There have been many other glories, like the Olympic golds won in Beijing (looking barely a man) and London, and notable stage races such as Paris-Nice (2016), Dauphine (2018), Romandie (2021) and Suisse (2022). From track to time trial to the highest Alpine roads, Thomas proved to be an accomplished all-round talent.
He rode the wave of British Cycling's transformation, from no medals at the 1996 Atlanta Olympics to 14 medals at Beijing 2008. Britain boomed into a cycling powerhouse under performance director Dave Brailsford, who then set Team Sky the quest of winning the Tour de France and achieved the feat with Bradley Wiggins in 2012, before Froome's years of domination and Thomas's triumph in 2018.
Thomas had a front-row seat for the low moments too, like the Jiffy bag scandal which ended with a government select committee accusing Team Sky of 'crossing the ethical line that David Brailsford says he himself drew'. Froome's adverse analytical finding cast another shadow over the team, but Thomas emerged largely unscathed from this period, unruffled, with the air of a man who not only despised doping but thought it was probably a faff.
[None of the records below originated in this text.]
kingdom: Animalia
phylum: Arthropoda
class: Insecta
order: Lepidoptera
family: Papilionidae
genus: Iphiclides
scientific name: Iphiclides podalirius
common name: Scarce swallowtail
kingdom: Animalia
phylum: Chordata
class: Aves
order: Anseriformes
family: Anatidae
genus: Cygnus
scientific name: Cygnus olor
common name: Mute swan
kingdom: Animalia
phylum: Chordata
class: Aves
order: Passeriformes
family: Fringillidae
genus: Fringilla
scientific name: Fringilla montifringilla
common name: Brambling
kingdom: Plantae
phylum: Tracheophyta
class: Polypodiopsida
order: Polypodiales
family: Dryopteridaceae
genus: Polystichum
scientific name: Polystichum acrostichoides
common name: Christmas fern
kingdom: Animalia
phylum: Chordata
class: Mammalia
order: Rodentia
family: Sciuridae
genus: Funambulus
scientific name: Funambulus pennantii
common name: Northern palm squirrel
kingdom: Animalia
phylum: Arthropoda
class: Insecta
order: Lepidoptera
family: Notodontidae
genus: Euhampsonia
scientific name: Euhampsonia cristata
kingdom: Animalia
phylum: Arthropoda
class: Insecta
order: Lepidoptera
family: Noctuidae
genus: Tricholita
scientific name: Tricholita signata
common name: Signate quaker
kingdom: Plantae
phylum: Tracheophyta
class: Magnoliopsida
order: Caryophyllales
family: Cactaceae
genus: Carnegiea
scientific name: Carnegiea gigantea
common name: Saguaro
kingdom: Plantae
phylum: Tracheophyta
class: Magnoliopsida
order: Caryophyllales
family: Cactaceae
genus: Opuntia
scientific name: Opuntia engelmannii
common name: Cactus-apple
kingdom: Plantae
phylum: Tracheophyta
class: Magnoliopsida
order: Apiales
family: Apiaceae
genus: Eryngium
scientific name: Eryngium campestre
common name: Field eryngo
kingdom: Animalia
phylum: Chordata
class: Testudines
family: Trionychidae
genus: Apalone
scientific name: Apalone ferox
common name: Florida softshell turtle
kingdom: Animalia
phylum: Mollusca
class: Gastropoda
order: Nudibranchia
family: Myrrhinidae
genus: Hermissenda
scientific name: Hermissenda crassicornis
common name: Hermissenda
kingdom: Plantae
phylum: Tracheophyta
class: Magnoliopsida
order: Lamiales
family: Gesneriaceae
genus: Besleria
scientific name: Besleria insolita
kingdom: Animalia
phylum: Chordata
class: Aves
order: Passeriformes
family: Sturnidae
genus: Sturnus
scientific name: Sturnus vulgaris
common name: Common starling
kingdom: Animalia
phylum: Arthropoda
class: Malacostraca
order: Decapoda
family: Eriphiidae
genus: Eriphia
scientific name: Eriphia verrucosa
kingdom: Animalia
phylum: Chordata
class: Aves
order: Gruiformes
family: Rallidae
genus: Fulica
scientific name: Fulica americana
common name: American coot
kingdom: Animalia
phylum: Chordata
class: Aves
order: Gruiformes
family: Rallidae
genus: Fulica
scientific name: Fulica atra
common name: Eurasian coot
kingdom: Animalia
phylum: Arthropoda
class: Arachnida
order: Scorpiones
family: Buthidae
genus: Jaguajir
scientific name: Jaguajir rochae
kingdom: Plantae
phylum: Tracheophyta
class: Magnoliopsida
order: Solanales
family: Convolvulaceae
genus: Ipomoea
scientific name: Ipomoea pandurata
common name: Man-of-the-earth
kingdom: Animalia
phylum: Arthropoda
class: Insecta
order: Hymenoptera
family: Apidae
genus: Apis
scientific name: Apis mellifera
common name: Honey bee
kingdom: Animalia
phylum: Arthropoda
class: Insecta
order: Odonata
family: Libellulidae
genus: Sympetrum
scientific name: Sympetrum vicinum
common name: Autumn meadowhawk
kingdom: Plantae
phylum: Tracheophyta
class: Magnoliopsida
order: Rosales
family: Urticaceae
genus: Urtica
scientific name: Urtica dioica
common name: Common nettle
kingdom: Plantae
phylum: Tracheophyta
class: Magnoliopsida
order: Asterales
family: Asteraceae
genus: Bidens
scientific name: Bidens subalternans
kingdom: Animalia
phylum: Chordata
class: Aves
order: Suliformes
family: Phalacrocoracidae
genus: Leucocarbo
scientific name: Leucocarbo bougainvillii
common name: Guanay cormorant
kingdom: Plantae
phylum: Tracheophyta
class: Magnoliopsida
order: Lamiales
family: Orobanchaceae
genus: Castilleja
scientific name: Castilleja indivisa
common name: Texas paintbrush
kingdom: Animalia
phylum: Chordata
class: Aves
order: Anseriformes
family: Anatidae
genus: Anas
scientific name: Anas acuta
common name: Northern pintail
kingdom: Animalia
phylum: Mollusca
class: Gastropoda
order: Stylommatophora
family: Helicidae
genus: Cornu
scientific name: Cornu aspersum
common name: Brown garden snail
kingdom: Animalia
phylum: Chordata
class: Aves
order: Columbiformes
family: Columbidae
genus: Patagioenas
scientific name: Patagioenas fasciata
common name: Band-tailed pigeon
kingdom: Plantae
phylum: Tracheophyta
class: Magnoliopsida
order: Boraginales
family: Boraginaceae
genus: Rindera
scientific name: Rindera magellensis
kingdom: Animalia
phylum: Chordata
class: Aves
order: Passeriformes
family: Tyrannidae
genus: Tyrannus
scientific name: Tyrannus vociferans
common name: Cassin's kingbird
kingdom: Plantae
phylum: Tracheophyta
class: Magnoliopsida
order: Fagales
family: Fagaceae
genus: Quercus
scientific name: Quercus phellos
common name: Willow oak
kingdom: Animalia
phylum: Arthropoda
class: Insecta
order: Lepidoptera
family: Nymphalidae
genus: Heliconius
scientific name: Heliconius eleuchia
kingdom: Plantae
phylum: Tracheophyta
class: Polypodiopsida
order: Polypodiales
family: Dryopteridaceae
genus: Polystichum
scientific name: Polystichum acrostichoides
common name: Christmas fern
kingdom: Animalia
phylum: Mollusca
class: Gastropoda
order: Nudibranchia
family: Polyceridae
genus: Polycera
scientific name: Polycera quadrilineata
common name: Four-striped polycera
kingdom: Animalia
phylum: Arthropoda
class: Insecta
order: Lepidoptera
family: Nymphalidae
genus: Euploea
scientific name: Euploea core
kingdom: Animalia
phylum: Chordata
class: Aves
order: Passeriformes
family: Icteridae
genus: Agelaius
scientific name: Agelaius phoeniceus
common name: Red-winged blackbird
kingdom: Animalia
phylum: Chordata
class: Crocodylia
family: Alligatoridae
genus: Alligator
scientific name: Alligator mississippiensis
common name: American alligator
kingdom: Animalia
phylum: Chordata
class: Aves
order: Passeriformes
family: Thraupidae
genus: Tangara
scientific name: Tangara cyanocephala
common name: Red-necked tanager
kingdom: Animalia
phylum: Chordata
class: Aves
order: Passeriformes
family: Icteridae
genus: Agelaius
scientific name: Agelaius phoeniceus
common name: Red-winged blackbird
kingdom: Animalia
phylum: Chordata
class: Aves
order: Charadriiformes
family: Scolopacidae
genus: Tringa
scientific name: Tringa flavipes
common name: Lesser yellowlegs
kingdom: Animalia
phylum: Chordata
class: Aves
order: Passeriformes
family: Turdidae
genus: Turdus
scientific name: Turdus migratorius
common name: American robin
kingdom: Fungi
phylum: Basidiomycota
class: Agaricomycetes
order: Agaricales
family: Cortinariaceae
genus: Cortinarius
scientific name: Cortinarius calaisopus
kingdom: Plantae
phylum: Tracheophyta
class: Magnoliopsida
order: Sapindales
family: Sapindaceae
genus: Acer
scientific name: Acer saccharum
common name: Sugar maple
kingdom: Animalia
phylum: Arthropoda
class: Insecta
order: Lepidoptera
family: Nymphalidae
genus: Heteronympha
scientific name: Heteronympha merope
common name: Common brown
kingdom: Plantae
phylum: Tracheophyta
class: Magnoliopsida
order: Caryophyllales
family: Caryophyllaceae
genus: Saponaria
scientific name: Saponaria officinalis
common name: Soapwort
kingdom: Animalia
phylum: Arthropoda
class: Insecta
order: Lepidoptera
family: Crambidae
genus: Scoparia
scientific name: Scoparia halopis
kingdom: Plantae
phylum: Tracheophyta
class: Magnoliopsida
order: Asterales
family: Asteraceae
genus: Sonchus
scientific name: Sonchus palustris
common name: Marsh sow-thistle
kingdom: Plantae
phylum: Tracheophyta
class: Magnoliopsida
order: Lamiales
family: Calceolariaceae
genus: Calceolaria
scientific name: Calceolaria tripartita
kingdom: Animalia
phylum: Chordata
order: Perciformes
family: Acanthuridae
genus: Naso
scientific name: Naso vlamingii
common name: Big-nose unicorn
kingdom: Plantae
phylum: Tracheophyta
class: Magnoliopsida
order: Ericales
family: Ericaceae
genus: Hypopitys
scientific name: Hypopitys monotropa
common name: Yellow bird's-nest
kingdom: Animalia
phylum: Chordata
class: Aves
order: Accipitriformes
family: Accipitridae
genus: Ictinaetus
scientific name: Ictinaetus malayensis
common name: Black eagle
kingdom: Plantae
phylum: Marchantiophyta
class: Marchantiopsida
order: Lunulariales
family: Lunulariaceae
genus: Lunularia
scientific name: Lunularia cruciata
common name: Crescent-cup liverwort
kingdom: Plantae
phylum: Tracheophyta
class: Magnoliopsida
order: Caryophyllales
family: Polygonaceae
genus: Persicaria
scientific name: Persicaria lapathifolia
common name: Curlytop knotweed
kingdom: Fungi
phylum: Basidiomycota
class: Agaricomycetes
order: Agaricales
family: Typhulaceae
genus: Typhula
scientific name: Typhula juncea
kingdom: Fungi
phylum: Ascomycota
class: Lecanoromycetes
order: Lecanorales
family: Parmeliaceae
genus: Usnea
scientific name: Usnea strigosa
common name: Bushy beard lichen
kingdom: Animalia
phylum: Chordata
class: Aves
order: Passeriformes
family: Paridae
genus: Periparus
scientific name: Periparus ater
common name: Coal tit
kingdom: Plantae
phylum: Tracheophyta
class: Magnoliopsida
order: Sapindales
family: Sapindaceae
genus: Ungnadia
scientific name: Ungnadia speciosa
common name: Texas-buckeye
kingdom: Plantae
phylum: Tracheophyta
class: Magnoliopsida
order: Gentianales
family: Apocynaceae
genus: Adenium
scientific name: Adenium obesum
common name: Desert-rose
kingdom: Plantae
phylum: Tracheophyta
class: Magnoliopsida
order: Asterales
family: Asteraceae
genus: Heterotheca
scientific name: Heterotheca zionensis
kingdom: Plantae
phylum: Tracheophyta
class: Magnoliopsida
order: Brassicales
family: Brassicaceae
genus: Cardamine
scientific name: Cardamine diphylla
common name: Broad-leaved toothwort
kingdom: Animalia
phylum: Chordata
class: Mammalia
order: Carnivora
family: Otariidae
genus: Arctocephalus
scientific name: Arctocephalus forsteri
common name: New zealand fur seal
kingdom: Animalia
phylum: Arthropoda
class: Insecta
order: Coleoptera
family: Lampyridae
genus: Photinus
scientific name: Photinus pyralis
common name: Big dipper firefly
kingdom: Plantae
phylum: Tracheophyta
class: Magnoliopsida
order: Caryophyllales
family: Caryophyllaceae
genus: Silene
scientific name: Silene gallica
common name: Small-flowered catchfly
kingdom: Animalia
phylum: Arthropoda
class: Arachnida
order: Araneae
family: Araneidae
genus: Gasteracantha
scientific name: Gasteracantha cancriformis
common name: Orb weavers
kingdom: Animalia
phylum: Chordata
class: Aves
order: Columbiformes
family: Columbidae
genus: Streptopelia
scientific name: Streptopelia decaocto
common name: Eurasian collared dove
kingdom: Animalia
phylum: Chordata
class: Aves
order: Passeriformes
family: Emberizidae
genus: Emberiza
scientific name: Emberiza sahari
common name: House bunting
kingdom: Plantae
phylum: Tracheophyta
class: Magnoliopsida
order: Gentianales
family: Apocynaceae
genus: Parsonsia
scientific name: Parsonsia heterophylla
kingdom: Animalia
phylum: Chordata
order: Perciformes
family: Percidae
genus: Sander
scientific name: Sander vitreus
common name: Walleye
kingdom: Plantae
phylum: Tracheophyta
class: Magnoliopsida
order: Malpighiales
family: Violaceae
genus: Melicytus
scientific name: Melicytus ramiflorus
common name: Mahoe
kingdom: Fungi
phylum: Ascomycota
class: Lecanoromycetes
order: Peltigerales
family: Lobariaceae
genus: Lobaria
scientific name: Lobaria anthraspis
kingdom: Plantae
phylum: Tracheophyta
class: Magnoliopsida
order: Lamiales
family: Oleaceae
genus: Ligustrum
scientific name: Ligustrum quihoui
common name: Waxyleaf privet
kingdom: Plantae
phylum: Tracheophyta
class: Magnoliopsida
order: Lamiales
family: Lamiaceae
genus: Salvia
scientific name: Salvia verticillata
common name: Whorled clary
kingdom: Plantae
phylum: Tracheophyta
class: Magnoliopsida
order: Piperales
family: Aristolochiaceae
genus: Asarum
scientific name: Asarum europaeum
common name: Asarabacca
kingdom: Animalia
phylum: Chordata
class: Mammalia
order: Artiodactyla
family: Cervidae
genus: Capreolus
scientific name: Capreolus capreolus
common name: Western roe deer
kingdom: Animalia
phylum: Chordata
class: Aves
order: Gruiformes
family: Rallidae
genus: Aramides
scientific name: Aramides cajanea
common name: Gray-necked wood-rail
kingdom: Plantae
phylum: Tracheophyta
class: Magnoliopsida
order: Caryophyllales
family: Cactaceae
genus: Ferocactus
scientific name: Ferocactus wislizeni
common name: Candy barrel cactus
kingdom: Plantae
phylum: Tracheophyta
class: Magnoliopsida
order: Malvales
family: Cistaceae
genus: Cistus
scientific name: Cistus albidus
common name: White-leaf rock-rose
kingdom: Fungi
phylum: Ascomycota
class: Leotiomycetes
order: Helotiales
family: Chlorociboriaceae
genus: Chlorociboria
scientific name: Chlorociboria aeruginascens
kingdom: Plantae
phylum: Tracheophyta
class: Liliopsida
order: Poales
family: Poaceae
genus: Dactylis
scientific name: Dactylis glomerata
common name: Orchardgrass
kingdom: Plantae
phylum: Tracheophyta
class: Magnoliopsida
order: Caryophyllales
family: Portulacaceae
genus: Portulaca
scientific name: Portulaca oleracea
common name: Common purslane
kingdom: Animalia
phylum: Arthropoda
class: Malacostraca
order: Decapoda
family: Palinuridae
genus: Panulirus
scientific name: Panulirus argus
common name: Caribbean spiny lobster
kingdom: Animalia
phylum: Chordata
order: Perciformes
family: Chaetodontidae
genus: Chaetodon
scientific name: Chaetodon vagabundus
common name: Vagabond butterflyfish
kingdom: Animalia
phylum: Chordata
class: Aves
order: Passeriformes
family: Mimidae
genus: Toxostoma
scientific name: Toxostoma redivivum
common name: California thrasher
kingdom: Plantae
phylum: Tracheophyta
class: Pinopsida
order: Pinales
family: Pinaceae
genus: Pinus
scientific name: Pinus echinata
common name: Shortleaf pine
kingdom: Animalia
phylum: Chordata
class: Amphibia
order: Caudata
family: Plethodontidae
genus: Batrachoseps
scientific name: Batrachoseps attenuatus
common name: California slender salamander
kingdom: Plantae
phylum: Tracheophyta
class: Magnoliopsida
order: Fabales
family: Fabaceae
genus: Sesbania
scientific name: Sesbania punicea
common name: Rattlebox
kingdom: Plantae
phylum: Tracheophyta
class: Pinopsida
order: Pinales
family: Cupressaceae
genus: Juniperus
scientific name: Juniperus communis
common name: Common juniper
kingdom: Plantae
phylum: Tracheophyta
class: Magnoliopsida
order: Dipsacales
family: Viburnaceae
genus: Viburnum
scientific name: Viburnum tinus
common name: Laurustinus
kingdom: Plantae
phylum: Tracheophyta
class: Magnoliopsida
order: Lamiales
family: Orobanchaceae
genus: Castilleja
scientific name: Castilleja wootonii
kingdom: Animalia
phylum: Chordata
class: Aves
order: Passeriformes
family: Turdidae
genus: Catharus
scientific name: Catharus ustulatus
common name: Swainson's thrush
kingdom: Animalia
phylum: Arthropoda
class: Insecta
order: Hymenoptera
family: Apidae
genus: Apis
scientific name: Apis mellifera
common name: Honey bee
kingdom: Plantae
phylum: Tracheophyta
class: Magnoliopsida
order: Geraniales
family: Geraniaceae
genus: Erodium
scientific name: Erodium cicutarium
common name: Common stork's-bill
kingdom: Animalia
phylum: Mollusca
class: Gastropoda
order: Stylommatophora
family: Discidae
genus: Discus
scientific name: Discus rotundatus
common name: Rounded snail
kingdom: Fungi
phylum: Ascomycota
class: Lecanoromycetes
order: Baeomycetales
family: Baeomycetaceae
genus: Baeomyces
He came close to becoming a multiple grand-tour champion not just at the 2019 Tour de France but agonisingly missing out on the 2022 Giro d'Italia by 14 seconds to Primoz Roglic. Thomas finished on the Giro podium again last year, showing remarkable longevity into his late 30s, and yet the 10-minute gap to winner Tadej Pogacar underlined the challenge in toppling the sport's new stars.
And so perhaps, as he predicted, Thomas might be remembered as a one-hit wonder. He achieved so much more but if so, at least it was the greatest hit of all. 'I got into cycling because of this race,' he said on the winners' podium in 2018. 'I remember running home from school to watch it. The dream was always just to be a part of it. Now I'm here in the yellow jersey and it's just insane.'
In winning the Tour de France, one of Britain's less heralded sporting stars began to receive wider recognition beyond the cycling world. He won the Sports Personality of the Year award and was recognised in Queen's honours list – no longer 'DNF' but 'OBE'. And perhaps this will be the story of Thomas, the rider who couldn't stop falling off his bike, who will end his career as a symbol of determination and durability.